Battle of the (constellation) titans

With the upcoming launches of Starlink and OneWeb, we are getting closes to the big showdown of many LEO communication constellations, that might reshape the world wide reach of the Internet itself. Not much will change for the majority of the world population. But those currently off-grid or near the edge of the grid will see a major change. Together with solar and batteries adoption, universal cheap and low-latency Internet access could decrease or even reverse huge urbanization shift of human population world-wide.

Note that in this blog I rely on combination of publicly available information and speculation from me personally.

The race is on.The contenders are OneWeb, SES (with mPower), SpaceX (with Starlink), Amazon, Telesat, Leosat and Viasat. There are also variety of smaller GEO players with their HTS offerings, but they do not really have the publicly expressed ambition to lead the revolution, and are trying to play it safe with combination of  HTS and FSS services.

This is a winner-takes-all global race, with huge rewards. But definitely many will be burned. Much like mobile communications revolution of the last decade, where top-ten manufacturers from 2000 exited the market except the market leader (Nokia) which reaped most of the profits, and then smartphone revolution where (again) top-ten manufacturers from 2010 were completely replaced with except the market leaders (Apple and Samsung) which reaped all the profits.

Lets start the analysis with smaller players of the race. Viasat is in many aspects betting on traditional evolution of GEO HTS. It  has existing customer base and proven technology, which reduces the risk significantly. Although high cost per each Viasat-3 satellite, its 2-billion dollar investment and its experience in building gateways and POP devices makes it really serious contender. Its achilles heal is the communication latency - its position in GEO brings huge latency that can be solved by scaling the same type of satellites to MEO. This move would require gateway upgrades and POP antennas replacements, but the same issue is common to all other players in the system.

Leosat posted a white-flag, as a first smaller player that was burned.

Telesat, as primary Canadian company is more focused on polar regions. it has existing GEO customers, but its constellation is much smaller than OneWeb. Which, by the way, plans to address polar customers from the start. So they are not in good position and will probably exit the LEO constellation market.

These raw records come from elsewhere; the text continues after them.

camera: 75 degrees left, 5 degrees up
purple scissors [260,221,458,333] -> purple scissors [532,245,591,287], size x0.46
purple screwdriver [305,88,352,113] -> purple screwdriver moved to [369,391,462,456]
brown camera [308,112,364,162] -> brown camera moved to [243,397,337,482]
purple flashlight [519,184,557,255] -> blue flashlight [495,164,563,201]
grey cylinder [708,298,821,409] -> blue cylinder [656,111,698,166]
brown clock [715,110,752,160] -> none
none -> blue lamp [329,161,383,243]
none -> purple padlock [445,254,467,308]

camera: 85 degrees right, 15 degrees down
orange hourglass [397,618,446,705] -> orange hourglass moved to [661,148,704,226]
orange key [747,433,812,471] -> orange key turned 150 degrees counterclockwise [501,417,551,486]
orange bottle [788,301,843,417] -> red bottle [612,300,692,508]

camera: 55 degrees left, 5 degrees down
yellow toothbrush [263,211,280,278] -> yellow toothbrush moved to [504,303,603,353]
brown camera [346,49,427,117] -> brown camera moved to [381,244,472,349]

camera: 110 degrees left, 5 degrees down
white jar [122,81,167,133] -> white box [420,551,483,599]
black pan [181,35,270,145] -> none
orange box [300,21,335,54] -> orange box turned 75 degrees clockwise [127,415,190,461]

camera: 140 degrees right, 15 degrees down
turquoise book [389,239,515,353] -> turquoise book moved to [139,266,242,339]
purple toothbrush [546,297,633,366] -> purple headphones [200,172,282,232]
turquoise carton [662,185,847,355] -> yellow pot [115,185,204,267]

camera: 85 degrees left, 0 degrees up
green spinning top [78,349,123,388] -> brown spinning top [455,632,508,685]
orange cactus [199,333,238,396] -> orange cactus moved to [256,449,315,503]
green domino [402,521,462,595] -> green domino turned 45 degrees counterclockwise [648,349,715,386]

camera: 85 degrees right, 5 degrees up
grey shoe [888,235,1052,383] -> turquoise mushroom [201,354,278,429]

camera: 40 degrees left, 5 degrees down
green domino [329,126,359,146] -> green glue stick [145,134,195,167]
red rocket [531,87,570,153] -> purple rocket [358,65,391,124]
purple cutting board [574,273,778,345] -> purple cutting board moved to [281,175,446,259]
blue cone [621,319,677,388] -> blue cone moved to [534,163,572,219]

The absence of news regarding the constellation seems to confirm that.

Amazon is an interesting prospect. As major Internet company, and the largest cloud provider, they definitely have an interest in securing both dark-fiber/high speed connectivity, super low latency and address the last mile problem for its subscribers/customers. Plus they could secure launches for Blue Origin/New Glenn, Jeff Besos pet company. But in reality, Blue Origin is years behind SpaceX regarding launch capability. New Glenn will economically outperform Falcon Heavy by a small margin, in the five year time frame. But by that time, Falcon will have hundreds of launches, with high rate of reusability. And next generation Starship will already be flying. So Kuiper project will be hindered and late for the party.

SES mPower, like Viasat, is low-risk approach to the constellation. It is moderate investment, providing gradual migration path for existing customers from GEO to MEO markets. SES is well positioned to survive LEO constellation bankruptcy wave 2.0. It solves main drawback of GEO latency, eases antenna pointing accuracy and much slower satellite tracking compared to LEO satellite tracking. It uses similar high frequency reuse approach like Viasat. Per bit costs are similar or better than OneWeb. With existing and growing large customer base, it is well positioned to survive in one form or the other.

OneWeb is the latest casualty in the race, using COVID-19 outbreak as an excuse for fundraising failure. But the truth is, their costs were just too expensive. Just on the launch cost basis, they were a billion dollar more expensive than Starlink. While Starlink focuses initially on single market (USA) and high margin, direct to consumer service, OneWeb had very complex web of investors, creditors and technology partners which made it very hard to cut costs. Simply put, Starlink moved much faster and provided much better integration between launch vehicle capacity (mass and volume). Due to its software-first, Silicon Valley attitude and experience in building mass produced products coming from Elon Musk/Tesla, I estimate that cost per bit of the space segment was order of magnitude more expensive for OneWeb than for Starlink. So even if OneWeb managed to launch the complete constellation, it would still have problems competing with Starlink. And due to the timing and looming expiration of OneWeb spectrum rights, it is likely that the company will be shutdown.

So that leaves Starlink. Its success is not guarantied. The good thing is that they essentially dont have any real competitors at least until New Glenn becomes operational. But ground segment costs, especially frequency reuse and phased array antennae might cause additional funding crunch. If this constellation becomes profitable, competition will come fast, either from new LEO constellations or from accelerated buildup of terrestrial networks. In some way, Starlink was designed to give Starship initial market, so it recoup (some) development costs.